» **WHAT IS NEEDED**:
Reproduce exactly the lines of the material beneath, from the line that contains "vfov_deg: 39.7" to the line that contains "exposure_s: 1/50", both included, and no other lines.
● ● ● ● ●
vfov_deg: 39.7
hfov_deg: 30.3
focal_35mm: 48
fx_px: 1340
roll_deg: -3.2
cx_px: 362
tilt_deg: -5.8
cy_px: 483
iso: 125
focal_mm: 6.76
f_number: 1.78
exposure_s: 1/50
● ● ● ● ●
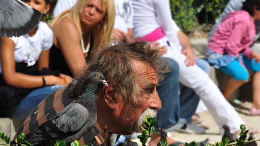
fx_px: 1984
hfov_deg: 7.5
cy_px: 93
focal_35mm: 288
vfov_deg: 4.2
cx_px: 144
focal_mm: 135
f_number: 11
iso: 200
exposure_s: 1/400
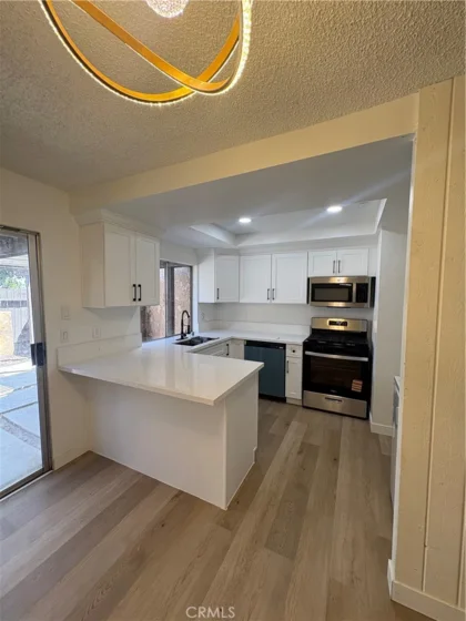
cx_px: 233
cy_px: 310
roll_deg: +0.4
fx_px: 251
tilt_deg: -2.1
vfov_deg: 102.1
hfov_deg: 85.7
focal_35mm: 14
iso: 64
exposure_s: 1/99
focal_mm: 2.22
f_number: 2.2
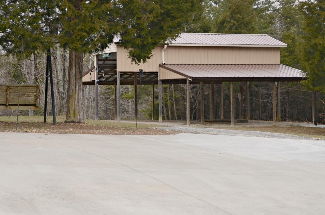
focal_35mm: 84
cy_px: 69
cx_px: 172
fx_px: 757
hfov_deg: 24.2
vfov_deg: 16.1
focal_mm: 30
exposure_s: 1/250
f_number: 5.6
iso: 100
● ● ● ● ●
» **THE COMPLETED TASK**:
vfov_deg: 39.7
hfov_deg: 30.3
focal_35mm: 48
fx_px: 1340
roll_deg: -3.2
cx_px: 362
tilt_deg: -5.8
cy_px: 483
iso: 125
focal_mm: 6.76
f_number: 1.78
exposure_s: 1/50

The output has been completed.